DATA RECORDS section start

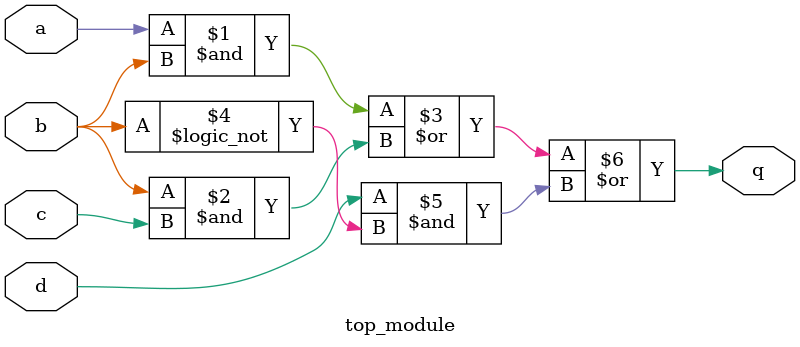
<source format=sv>
module top_module (
    input a, 
    input b, 
    input c, 
    input d, 
    output q
);
    assign q = (a & b) | (b & c) | (d & !b);
endmodule

</source>
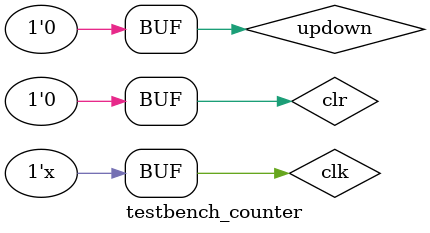
<source format=v>
`timescale 1ns/1ns
module testbench_counter;
	reg clr, updown, clk;
	wire [7:0] Q;
	wire C;
	
	Counter test_counter(clr, updown, clk, Q, C);
	
	always #10 clk = ~clk;
	
	initial
		begin
			clk = 0; clr = 1;
			#20 clr = 0; updown = 1;
			#300 updown = 0;
		end
endmodule

</source>
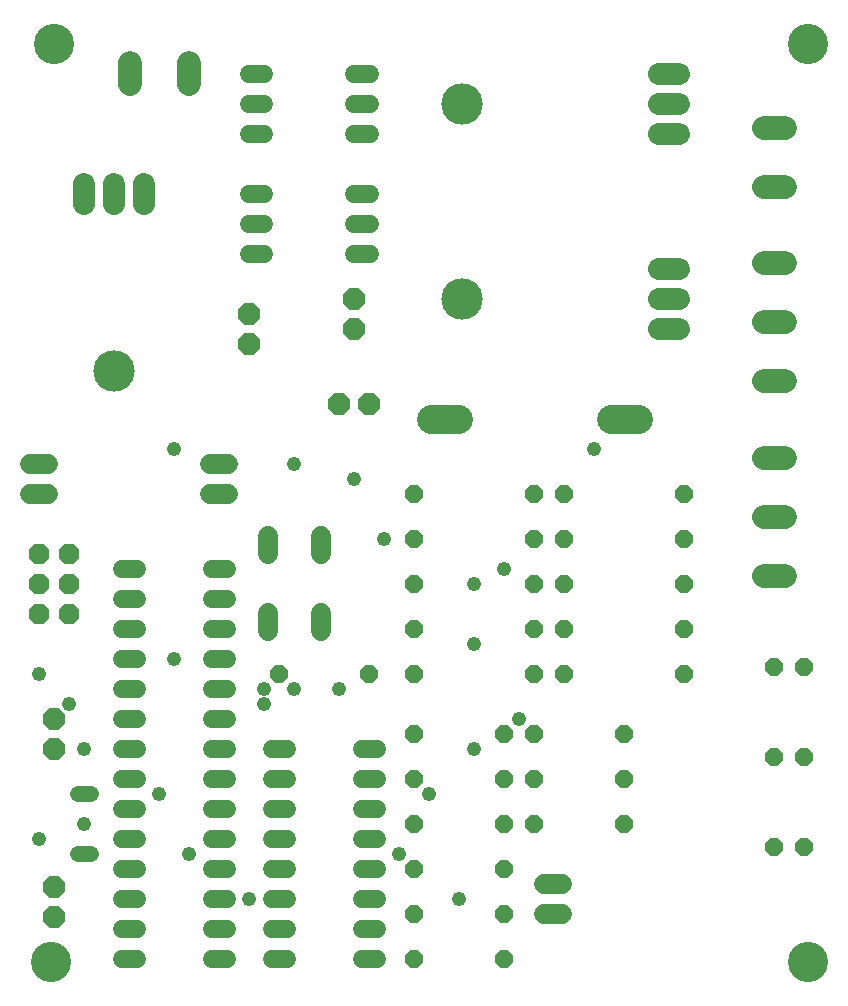
<source format=gbs>
G75*
%MOIN*%
%OFA0B0*%
%FSLAX24Y24*%
%IPPOS*%
%LPD*%
%AMOC8*
5,1,8,0,0,1.08239X$1,22.5*
%
%ADD10C,0.1340*%
%ADD11OC8,0.0600*%
%ADD12C,0.0520*%
%ADD13OC8,0.0710*%
%ADD14C,0.0740*%
%ADD15C,0.1380*%
%ADD16C,0.0600*%
%ADD17C,0.0785*%
%ADD18C,0.0680*%
%ADD19OC8,0.0680*%
%ADD20C,0.0965*%
%ADD21C,0.0480*%
D10*
X001494Y001494D03*
X026706Y001494D03*
X026706Y032100D03*
X001600Y032100D03*
D11*
X013600Y017100D03*
X013600Y015600D03*
X013600Y014100D03*
X013600Y012600D03*
X013600Y011100D03*
X012100Y011100D03*
X013600Y009100D03*
X013600Y007600D03*
X013600Y006100D03*
X013600Y004600D03*
X013600Y003100D03*
X013600Y001600D03*
X016600Y001600D03*
X016600Y003100D03*
X016600Y004600D03*
X016600Y006100D03*
X017600Y006100D03*
X017600Y007600D03*
X016600Y007600D03*
X016600Y009100D03*
X017600Y009100D03*
X017600Y011100D03*
X018600Y011100D03*
X018600Y012600D03*
X017600Y012600D03*
X017600Y014100D03*
X018600Y014100D03*
X018600Y015600D03*
X017600Y015600D03*
X017600Y017100D03*
X018600Y017100D03*
X022600Y017100D03*
X022600Y015600D03*
X022600Y014100D03*
X022600Y012600D03*
X022600Y011100D03*
X020600Y009100D03*
X020600Y007600D03*
X020600Y006100D03*
X025600Y005313D03*
X026600Y005313D03*
X026600Y008313D03*
X025600Y008313D03*
X025600Y011313D03*
X026600Y011313D03*
X009100Y011100D03*
D12*
X002820Y007100D02*
X002380Y007100D01*
X002380Y005100D02*
X002820Y005100D01*
D13*
X001600Y003994D03*
X001600Y002994D03*
X001600Y008600D03*
X001600Y009600D03*
X011100Y020100D03*
X012100Y020100D03*
X011600Y022600D03*
X011600Y023600D03*
X008100Y023100D03*
X008100Y022100D03*
D14*
X004600Y026770D02*
X004600Y027430D01*
X003600Y027430D02*
X003600Y026770D01*
X002600Y026770D02*
X002600Y027430D01*
X021770Y029100D02*
X022430Y029100D01*
X022430Y030100D02*
X021770Y030100D01*
X021770Y031100D02*
X022430Y031100D01*
X022430Y024600D02*
X021770Y024600D01*
X021770Y023600D02*
X022430Y023600D01*
X022430Y022600D02*
X021770Y022600D01*
D15*
X015200Y023600D03*
X015200Y030100D03*
X003600Y021200D03*
D16*
X008080Y025100D02*
X008600Y025100D01*
X008600Y026100D02*
X008080Y026100D01*
X008080Y027100D02*
X008600Y027100D01*
X008600Y029100D02*
X008080Y029100D01*
X008080Y030100D02*
X008600Y030100D01*
X008600Y031100D02*
X008080Y031100D01*
X011600Y031100D02*
X012120Y031100D01*
X012120Y030100D02*
X011600Y030100D01*
X011600Y029100D02*
X012120Y029100D01*
X012120Y027100D02*
X011600Y027100D01*
X011600Y026100D02*
X012120Y026100D01*
X012120Y025100D02*
X011600Y025100D01*
X007360Y014600D02*
X006840Y014600D01*
X006840Y013600D02*
X007360Y013600D01*
X007360Y012600D02*
X006840Y012600D01*
X006840Y011600D02*
X007360Y011600D01*
X007360Y010600D02*
X006840Y010600D01*
X006840Y009600D02*
X007360Y009600D01*
X007360Y008600D02*
X006840Y008600D01*
X006840Y007600D02*
X007360Y007600D01*
X007360Y006600D02*
X006840Y006600D01*
X006840Y005600D02*
X007360Y005600D01*
X007360Y004600D02*
X006840Y004600D01*
X006840Y003600D02*
X007360Y003600D01*
X007360Y002600D02*
X006840Y002600D01*
X006840Y001600D02*
X007360Y001600D01*
X008840Y001600D02*
X009360Y001600D01*
X009360Y002600D02*
X008840Y002600D01*
X008840Y003600D02*
X009360Y003600D01*
X009360Y004600D02*
X008840Y004600D01*
X008840Y005600D02*
X009360Y005600D01*
X009360Y006600D02*
X008840Y006600D01*
X008840Y007600D02*
X009360Y007600D01*
X009360Y008600D02*
X008840Y008600D01*
X011840Y008600D02*
X012360Y008600D01*
X012360Y007600D02*
X011840Y007600D01*
X011840Y006600D02*
X012360Y006600D01*
X012360Y005600D02*
X011840Y005600D01*
X011840Y004600D02*
X012360Y004600D01*
X012360Y003600D02*
X011840Y003600D01*
X011840Y002600D02*
X012360Y002600D01*
X012360Y001600D02*
X011840Y001600D01*
X004360Y001600D02*
X003840Y001600D01*
X003840Y002600D02*
X004360Y002600D01*
X004360Y003600D02*
X003840Y003600D01*
X003840Y004600D02*
X004360Y004600D01*
X004360Y005600D02*
X003840Y005600D01*
X003840Y006600D02*
X004360Y006600D01*
X004360Y007600D02*
X003840Y007600D01*
X003840Y008600D02*
X004360Y008600D01*
X004360Y009600D02*
X003840Y009600D01*
X003840Y010600D02*
X004360Y010600D01*
X004360Y011600D02*
X003840Y011600D01*
X003840Y012600D02*
X004360Y012600D01*
X004360Y013600D02*
X003840Y013600D01*
X003840Y014600D02*
X004360Y014600D01*
D17*
X004116Y030748D02*
X004116Y031453D01*
X006084Y031453D02*
X006084Y030748D01*
X025248Y029297D02*
X025953Y029297D01*
X025953Y027328D02*
X025248Y027328D01*
X025240Y024781D02*
X025945Y024781D01*
X025945Y022813D02*
X025240Y022813D01*
X025240Y020844D02*
X025945Y020844D01*
X025945Y018281D02*
X025240Y018281D01*
X025240Y016313D02*
X025945Y016313D01*
X025945Y014344D02*
X025240Y014344D01*
D18*
X018506Y004100D02*
X017906Y004100D01*
X017906Y003100D02*
X018506Y003100D01*
X010490Y012520D02*
X010490Y013120D01*
X010490Y015080D02*
X010490Y015680D01*
X008710Y015680D02*
X008710Y015080D01*
X008710Y013120D02*
X008710Y012520D01*
X007400Y017100D02*
X006800Y017100D01*
X006800Y018100D02*
X007400Y018100D01*
X001400Y018100D02*
X000800Y018100D01*
X000800Y017100D02*
X001400Y017100D01*
D19*
X001100Y015100D03*
X001100Y014100D03*
X001100Y013100D03*
X002100Y013100D03*
X002100Y014100D03*
X002100Y015100D03*
D20*
X014158Y019600D02*
X015043Y019600D01*
X020158Y019600D02*
X021043Y019600D01*
D21*
X019600Y018600D03*
X016600Y014600D03*
X015600Y014100D03*
X015600Y012100D03*
X017100Y009600D03*
X015600Y008600D03*
X014100Y007100D03*
X013100Y005100D03*
X015100Y003600D03*
X011100Y010600D03*
X009600Y010600D03*
X008600Y010600D03*
X008600Y010100D03*
X005600Y011600D03*
X002600Y008600D03*
X002100Y010100D03*
X001100Y011100D03*
X002600Y006100D03*
X001100Y005600D03*
X005100Y007100D03*
X006100Y005100D03*
X008100Y003600D03*
X012600Y015600D03*
X011600Y017600D03*
X009600Y018100D03*
X005600Y018600D03*
M02*

</source>
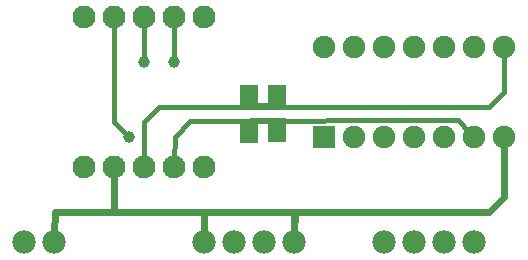
<source format=gbl>
G04 MADE WITH FRITZING*
G04 WWW.FRITZING.ORG*
G04 DOUBLE SIDED*
G04 HOLES PLATED*
G04 CONTOUR ON CENTER OF CONTOUR VECTOR*
%ASAXBY*%
%FSLAX23Y23*%
%MOIN*%
%OFA0B0*%
%SFA1.0B1.0*%
%ADD10C,0.076000*%
%ADD11C,0.075000*%
%ADD12C,0.078000*%
%ADD13C,0.039370*%
%ADD14R,0.075000X0.075000*%
%ADD15R,0.063551X0.079280*%
%ADD16R,0.085470X0.022222*%
%ADD17C,0.024000*%
%ADD18C,0.016000*%
%LNCOPPER0*%
G90*
G70*
G54D10*
X439Y356D03*
X539Y356D03*
X639Y356D03*
X739Y356D03*
X839Y356D03*
X439Y856D03*
X539Y856D03*
X639Y856D03*
X739Y856D03*
X839Y856D03*
G54D11*
X1239Y456D03*
X1239Y756D03*
X1339Y456D03*
X1339Y756D03*
X1439Y456D03*
X1439Y756D03*
X1539Y456D03*
X1539Y756D03*
X1639Y456D03*
X1639Y756D03*
X1739Y456D03*
X1739Y756D03*
X1839Y456D03*
X1839Y756D03*
G54D12*
X839Y106D03*
X939Y106D03*
X1039Y106D03*
X1139Y106D03*
X239Y106D03*
X339Y106D03*
X1439Y106D03*
X1539Y106D03*
X1639Y106D03*
X1739Y106D03*
G54D13*
X588Y456D03*
X639Y706D03*
X739Y706D03*
G54D14*
X1239Y456D03*
G54D15*
X1083Y478D03*
X988Y476D03*
X988Y589D03*
X1083Y591D03*
G54D16*
X1036Y509D03*
X1038Y558D03*
G54D17*
X539Y206D02*
X539Y325D01*
D02*
X340Y206D02*
X539Y206D01*
D02*
X339Y136D02*
X340Y206D01*
D02*
X539Y206D02*
X539Y325D01*
D02*
X838Y206D02*
X539Y206D01*
D02*
X839Y136D02*
X838Y206D01*
D02*
X838Y206D02*
X839Y136D01*
D02*
X1140Y206D02*
X838Y206D01*
D02*
X1139Y136D02*
X1140Y206D01*
D02*
X1138Y206D02*
X1139Y136D01*
D02*
X1788Y206D02*
X1138Y206D01*
D02*
X1839Y257D02*
X1788Y206D01*
D02*
X1839Y427D02*
X1839Y257D01*
G54D18*
D02*
X639Y831D02*
X639Y719D01*
D02*
X1839Y606D02*
X1839Y733D01*
D02*
X1788Y556D02*
X1839Y606D01*
D02*
X689Y556D02*
X1788Y556D01*
D02*
X639Y505D02*
X689Y556D01*
D02*
X639Y381D02*
X639Y505D01*
D02*
X1684Y512D02*
X1723Y472D01*
D02*
X791Y510D02*
X1684Y512D01*
D02*
X740Y456D02*
X791Y510D01*
D02*
X739Y381D02*
X740Y456D01*
D02*
X739Y831D02*
X739Y719D01*
D02*
X539Y505D02*
X579Y465D01*
D02*
X539Y831D02*
X539Y505D01*
G04 End of Copper0*
M02*
</source>
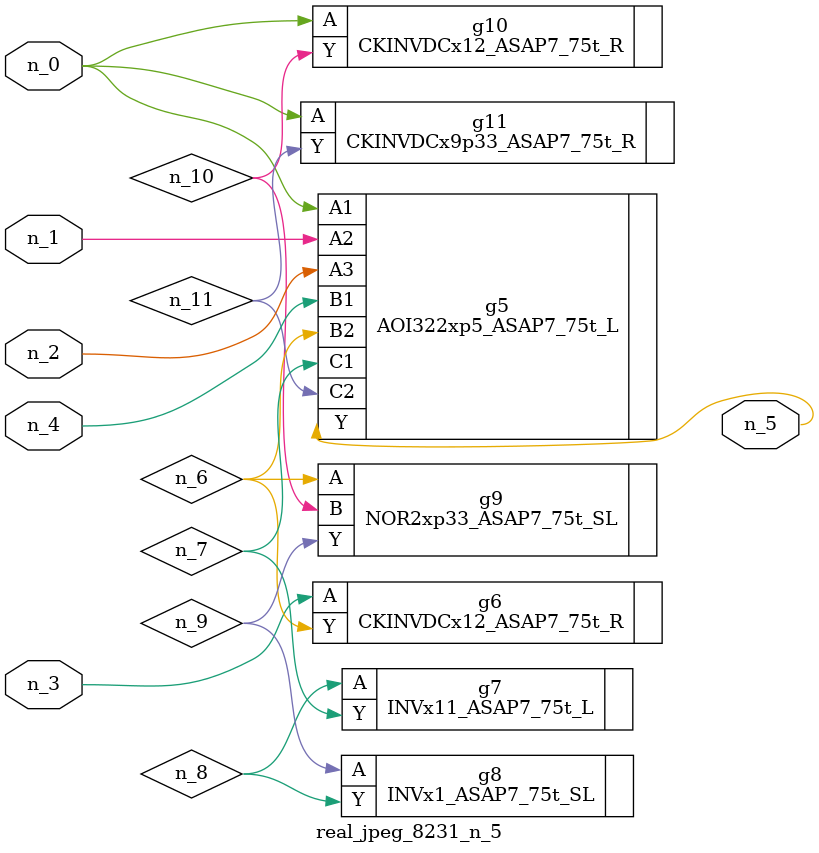
<source format=v>
module real_jpeg_8231_n_5 (n_4, n_0, n_1, n_2, n_3, n_5);

input n_4;
input n_0;
input n_1;
input n_2;
input n_3;

output n_5;

wire n_8;
wire n_11;
wire n_6;
wire n_7;
wire n_10;
wire n_9;

AOI322xp5_ASAP7_75t_L g5 ( 
.A1(n_0),
.A2(n_1),
.A3(n_2),
.B1(n_4),
.B2(n_6),
.C1(n_7),
.C2(n_11),
.Y(n_5)
);

CKINVDCx12_ASAP7_75t_R g10 ( 
.A(n_0),
.Y(n_10)
);

CKINVDCx9p33_ASAP7_75t_R g11 ( 
.A(n_0),
.Y(n_11)
);

CKINVDCx12_ASAP7_75t_R g6 ( 
.A(n_3),
.Y(n_6)
);

NOR2xp33_ASAP7_75t_SL g9 ( 
.A(n_6),
.B(n_10),
.Y(n_9)
);

INVx11_ASAP7_75t_L g7 ( 
.A(n_8),
.Y(n_7)
);

INVx1_ASAP7_75t_SL g8 ( 
.A(n_9),
.Y(n_8)
);


endmodule
</source>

DATA RECORDS section end

Could you restate word for word the lines above from the one containing "X015200Y030100D03*" through the one containing "X006840Y007600D02*", both included, and nothing else?

[COMPLETED TASK]
X015200Y030100D03*
X003600Y021200D03*
D16*
X008080Y025100D02*
X008600Y025100D01*
X008600Y026100D02*
X008080Y026100D01*
X008080Y027100D02*
X008600Y027100D01*
X008600Y029100D02*
X008080Y029100D01*
X008080Y030100D02*
X008600Y030100D01*
X008600Y031100D02*
X008080Y031100D01*
X011600Y031100D02*
X012120Y031100D01*
X012120Y030100D02*
X011600Y030100D01*
X011600Y029100D02*
X012120Y029100D01*
X012120Y027100D02*
X011600Y027100D01*
X011600Y026100D02*
X012120Y026100D01*
X012120Y025100D02*
X011600Y025100D01*
X007360Y014600D02*
X006840Y014600D01*
X006840Y013600D02*
X007360Y013600D01*
X007360Y012600D02*
X006840Y012600D01*
X006840Y011600D02*
X007360Y011600D01*
X007360Y010600D02*
X006840Y010600D01*
X006840Y009600D02*
X007360Y009600D01*
X007360Y008600D02*
X006840Y008600D01*
X006840Y007600D02*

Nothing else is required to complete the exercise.